Winter is a time for contemplation, a time for philosophy. Summer moves too quickly, spring is too full of life, and fall is reserved for nostalgia. Yet winter, winter allows one to look inward, it allows one to leave the city and return to a primitive nature, not one of savagery but of Eden, the place beyond the city, the place we all seek to return, that none but the saints have found. The great 20th-century existentialist Albert Camus, once wrote, “In the depths of winter, I finally learned that within me there lay an invincible summer.” I propose that this summer is in all of us. I propose it is eternal, and only through the harsh winter, and her companion philosophy, can we find it. Allow me to show the relationship between winter and philosophy, both the literal and metaphoric, and then show how the two will lead us to summer.
Boethius writes that Lady Philosophy’s clothes were made of “the finest thread, skillfully woven and imperishable.” I though disagree. Lady Philosophy wears the furs of wild beasts, harshly but tightly bundled together to protect her from the cold without. Her face is not fair and soft, but harsh and rough. Lady Philosophy does not dwell in the warmth of southern places, but in the darkest tundra where only the bravest men will dare seek her. Philosophy is not for the children of summer, but only the men of winter.
In the depth of winter, the desire for material luxuries is stripped away, leaving only the bare necessities such as a desire for warmth, for simple companionship, for a hearty meal and the summer sun.

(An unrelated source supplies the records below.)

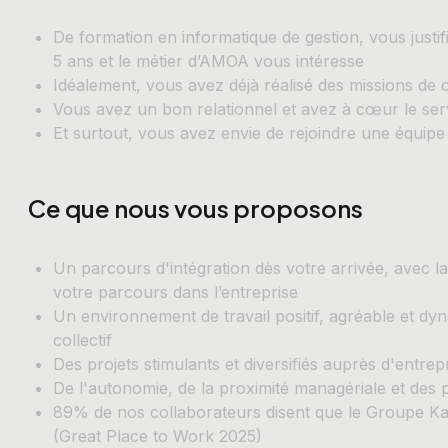
De formation en informatique de gestion, vous justi
5 ans et le métier d’AMOA vous intéresse
Idéalement, vous avez déjà réalisé des missions de
Vous avez un bon relationnel et avez à cœur le serv
Et surtout, vous avez envie de rejoindre une équip
Ce que nous vous proposons
Un parcours d'intégration dès votre arrivée, avec l
votre parcours dans l’entreprise
Un environnement de travail positif, agréable et dy
collectif
Des projets stimulants et diversifiés auprès d'entre
De l'autonomie, de la proximité managériale et des 
89% de nos collaborateurs disent que le Groupe Kard
(Great Place to Work 2025)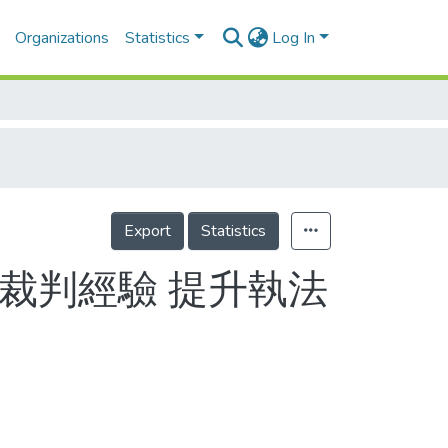
Organizations
Statistics
Log In
Export
Statistics
裁判經驗 提升執法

But is this not exactly where philosophy begins? In late night conversations by a fire with drink in hand and simple food in front of us. John Senior knew this when he told us to smash the television set, and if he were here today he would tell us to smash the rest of the coffins we have made for ourselves and return to the fire in the family room, return to winter, and by doing so, return to philosophy.
Now let me direct your attention away from the literal to a more metaphoric reading of winter, specifically the harshness of winter. Philosophy cannot survive among the soft handed, those the world has left untouched. She can only survive among those who have seen both the wonder and the woes of the world. Winter is beautiful, but also cruel; magnificent, but also malicious. Winter, like the world, tends to make men hard. It is painful but necessary in the formation of a man.
I by no means deny that philosophy is born in the soft places, for all children are philosophers. But when we become men and put childlike things behind us, we tend also to leave behind philosophy unless we go through a winter of the soul. As we leave childhood we must enter the tundra in search of our dear old friend Lady Philosophy. And if one truly wants to seek her, this lonely and dark path is the one he must take.
I now think back to the classic stories of Narnia by C.S Lewis, when Lucy heard a whisper from above, “Courage, dear heart.” I wish to whisper the same to you now, for remember the wise words we started with, “In the depths of winter, I finally learned that within me there lay an invincible summer.” For we carry summer in us throughout the winter, as the traveler carries thoughts of home, in hopes of seeing it once more.
The telos of winter is not winter, nor is the telos of philosophy, philosophy. We go through winter to lead us back to summer, and we go to philosophy to lead us back to a home we have forgotten, a home of eternal summer. So as winter fades, let us leave it with joy as we once again approach the summer sun, but also let us not forget our time with winter and his faithful companion, Lady Philosophy.